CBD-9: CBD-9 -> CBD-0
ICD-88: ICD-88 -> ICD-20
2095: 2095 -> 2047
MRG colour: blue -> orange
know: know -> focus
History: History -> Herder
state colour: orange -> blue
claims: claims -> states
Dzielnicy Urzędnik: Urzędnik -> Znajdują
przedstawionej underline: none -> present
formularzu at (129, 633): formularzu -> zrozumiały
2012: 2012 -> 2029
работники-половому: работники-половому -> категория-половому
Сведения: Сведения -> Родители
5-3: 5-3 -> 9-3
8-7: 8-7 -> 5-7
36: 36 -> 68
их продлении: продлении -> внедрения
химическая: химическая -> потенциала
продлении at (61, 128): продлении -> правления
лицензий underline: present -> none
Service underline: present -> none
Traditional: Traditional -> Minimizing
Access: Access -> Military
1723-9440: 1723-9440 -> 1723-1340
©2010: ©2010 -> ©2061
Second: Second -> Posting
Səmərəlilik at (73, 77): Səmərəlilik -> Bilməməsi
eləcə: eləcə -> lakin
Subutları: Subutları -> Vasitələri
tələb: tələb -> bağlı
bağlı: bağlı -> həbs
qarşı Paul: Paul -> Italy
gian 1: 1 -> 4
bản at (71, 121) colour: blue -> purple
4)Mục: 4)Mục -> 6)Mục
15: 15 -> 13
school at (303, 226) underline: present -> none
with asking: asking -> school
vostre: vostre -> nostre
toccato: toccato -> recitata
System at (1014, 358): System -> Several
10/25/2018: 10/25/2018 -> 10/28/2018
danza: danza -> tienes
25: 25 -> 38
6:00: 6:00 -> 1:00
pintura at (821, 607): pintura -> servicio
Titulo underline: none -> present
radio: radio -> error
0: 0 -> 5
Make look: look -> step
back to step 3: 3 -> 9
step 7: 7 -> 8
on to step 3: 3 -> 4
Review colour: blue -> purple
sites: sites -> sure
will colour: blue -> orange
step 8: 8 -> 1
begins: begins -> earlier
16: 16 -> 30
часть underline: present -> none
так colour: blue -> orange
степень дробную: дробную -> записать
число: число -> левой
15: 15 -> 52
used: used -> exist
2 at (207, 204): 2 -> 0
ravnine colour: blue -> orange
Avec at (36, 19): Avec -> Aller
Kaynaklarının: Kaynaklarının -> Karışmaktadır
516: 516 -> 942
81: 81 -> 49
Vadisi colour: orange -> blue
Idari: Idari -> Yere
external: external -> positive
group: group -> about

INSTRUCTIONS TO FOLLOW: Quote all of the entries above word for word, one per line.

SOLUTION:
CBD-9: CBD-9 -> CBD-0
ICD-88: ICD-88 -> ICD-20
2095: 2095 -> 2047
MRG colour: blue -> orange
know: know -> focus
History: History -> Herder
state colour: orange -> blue
claims: claims -> states
Dzielnicy Urzędnik: Urzędnik -> Znajdują
przedstawionej underline: none -> present
formularzu at (129, 633): formularzu -> zrozumiały
2012: 2012 -> 2029
работники-половому: работники-половому -> категория-половому
Сведения: Сведения -> Родители
5-3: 5-3 -> 9-3
8-7: 8-7 -> 5-7
36: 36 -> 68
их продлении: продлении -> внедрения
химическая: химическая -> потенциала
продлении at (61, 128): продлении -> правления
лицензий underline: present -> none
Service underline: present -> none
Traditional: Traditional -> Minimizing
Access: Access -> Military
1723-9440: 1723-9440 -> 1723-1340
©2010: ©2010 -> ©2061
Second: Second -> Posting
Səmərəlilik at (73, 77): Səmərəlilik -> Bilməməsi
eləcə: eləcə -> lakin
Subutları: Subutları -> Vasitələri
tələb: tələb -> bağlı
bağlı: bağlı -> həbs
qarşı Paul: Paul -> Italy
gian 1: 1 -> 4
bản at (71, 121) colour: blue -> purple
4)Mục: 4)Mục -> 6)Mục
15: 15 -> 13
school at (303, 226) underline: present -> none
with asking: asking -> school
vostre: vostre -> nostre
toccato: toccato -> recitata
System at (1014, 358): System -> Several
10/25/2018: 10/25/2018 -> 10/28/2018
danza: danza -> tienes
25: 25 -> 38
6:00: 6:00 -> 1:00
pintura at (821, 607): pintura -> servicio
Titulo underline: none -> present
radio: radio -> error
0: 0 -> 5
Make look: look -> step
back to step 3: 3 -> 9
step 7: 7 -> 8
on to step 3: 3 -> 4
Review colour: blue -> purple
sites: sites -> sure
will colour: blue -> orange
step 8: 8 -> 1
begins: begins -> earlier
16: 16 -> 30
часть underline: present -> none
так colour: blue -> orange
степень дробную: дробную -> записать
число: число -> левой
15: 15 -> 52
used: used -> exist
2 at (207, 204): 2 -> 0
ravnine colour: blue -> orange
Avec at (36, 19): Avec -> Aller
Kaynaklarının: Kaynaklarının -> Karışmaktadır
516: 516 -> 942
81: 81 -> 49
Vadisi colour: orange -> blue
Idari: Idari -> Yere
external: external -> positive
group: group -> about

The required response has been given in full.